◆ **Extrait de page**:
Après Vous êtes animal de Jean-Philippe Baril Guérard, voici un autre spectacle traitant de l’origine des espèces, Sur l’apparition des os dans le corps de Gabriel Plante. Là où la première pièce commentait l’actualité et notre perception de la vérité, la deuxième y va de considérations davantage philosophiques au sujet de l’humanité.
L’université de Rimouski a récemment demandé au dramaturge Gabriel Plante de présenter une conférence sur Rabelais. Il est vrai que l’auteur québécois a adapté l’œuvre du libre-penseur de la Renaissance avec succès en 2018 au Théâtre Denise-Pelletier dans Prouesses et épouvantables digestions du redouté Pantagruel. Le dramaturge déploie également un certain humour rabelaisien dans ses textes.
» Il y a un mélange d’humour et de science, ainsi qu’une volonté forte d’aller trouver quelque chose d’essentiel dans les relations entre les gens, décrit-il. La science peut servir à explorer nos émotions aussi. Je reconnais l’influence de Rabelais dans ce sens, en tout cas. »
Sur l’apparition des os dans le corps réunit encore une fois les membres de sa compagnie Création dans la chambre : Félix-Antoine Boutin à la mise en scène, Odile Gamache à la scénographie et Julie Basse aux lumières. Cette proximité, voire fraternité, permet de fouiller en profondeur les questions existentielles abordées ici.

» On essaie de retrouver ce qui constitue l’essence de nos rapports humains. Le récit parle d’un couple qui se fracasse, mais c’est aussi une métaphore de la société. On a beaucoup travaillé cet aspect. On n’est vraiment pas dans un théâtre qui a réponse à tout. On est plus dans l’abstraction. En fait, la compréhension n’est pas nécessairement le premier critère pour apprécier nos pièces. La condition humaine c’est de ne pas toujours savoir ce qu’on fait, je crois. Les personnages de la pièce développent des outils pour essayer de saisir ce qui se joue entre eux. »

◆ **Explorer le texte**:
- 1) Résumez sous forme de liste le paragraphe de l'extrait qui commence par « L'université de Rimouski a récemment demandé », en gardant ses faits principaux.
- 2) Poursuivez l'article sur la pièce Sur l'apparition des os dans le corps à la suite de la dernière phrase de l'extrait.

◆ **Informations fournies**:

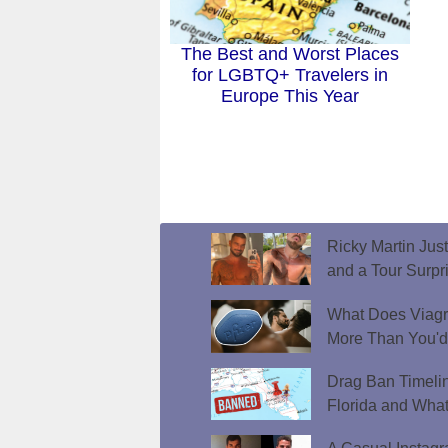
The Best and Worst Places
for LGBTQ+ Travelers in
Europe This Year
Ricky Martin Jus
and a Tour Surpr
What Does Viagr
More Than You'
Drag Ban Timeli
Florida and What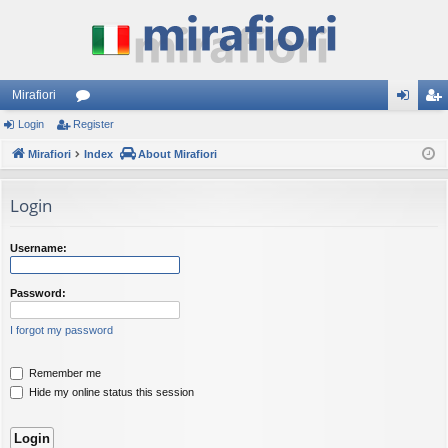
Mirafiori
Login
Register
or
og
eg
Mirafiori
u
Index
About Mirafiori
in
ist
m
er
Login
s
Username:
Password:
I forgot my password
Remember me
Hide my online status this session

◆ **Réponses**:
- 1)
- L'université de Rimouski a récemment invité Gabriel Plante à donner une conférence sur Rabelais.
- En 2018, il a adapté avec succès l'œuvre de ce libre-penseur de la Renaissance au Théâtre Denise-Pelletier, dans Prouesses et épouvantables digestions du redouté Pantagruel.
- Ses textes montrent aussi un certain humour rabelaisien.

- 2)
Dans le » fouillis immémorial » décrit dans le texte, les os représentent ce qui reste le plus longtemps d’humain après notre disparition, bien après la’effacement de la peau, des fluides et des viscères… pour évoquer crument Rabelais.
» Mon prochain projet traite du mythe de Sisyphe. Il y a vraiment un lien entre sa roche et les os avec la sédimentation. En lisant sur l’évolution, je me suis rappelé que les os sont apparus après des millions d’années de vie sur terre. Les os ne sont pas fondamentalement à la base de la vie, mais ce paradoxe dans la quête des personnages renouvelle le sens à mon avis. «
Identité
C’est l’identité autant des individus que des groupes qui intéressent finalement le jeune dramaturge. Les fractures au corps font moins mal que celles de l’âme quand un couple rompt. Mais tout cela implique une certaine violence, excès on ne peut plus humain.
» J’essaie d’établir dans la pièce un parcours émotif, dans le fond, qui part de l’animal qui regarde vers le ciel et navigue à vue pour en arriver à l’invention de la science qui vient calmer le jeu en nous permettant de comprendre. Dans tout ça, je me demande aussi comment on gère la vérité avec des idées humanistes à la Leonard de Vinci. «
Le texte lui-même, poétiquement et autrement, tente de retrouver ce qui pourrait s’apparenter à une base solide, une vérité indéniable. Bien que cela n’existe probablement pas, c’est la recherche qui compte, le périple et la transformation que cela suppose.
» Comme chez Rabelais, encore une fois, c’est une quête de la substantifique moelle. Je me demande si, dans le fond, on ressent de moins en moins de choses à mesure que l’on accumule les expériences et les informations. Existe-t-il une limite à être ému, comme personne et comme société aussi ? «

Mise en scène
Création dans la chambre travaille de façon atypique dans un certain esprit d’ » horizontalité « , chacun.e ayant son mot à dire dans le processus de création du spectacle. Gabriel Plante assiste notamment aux répétitions impliquant les interprètes Amélie Dallaire et Gabriel-Antoine Roy.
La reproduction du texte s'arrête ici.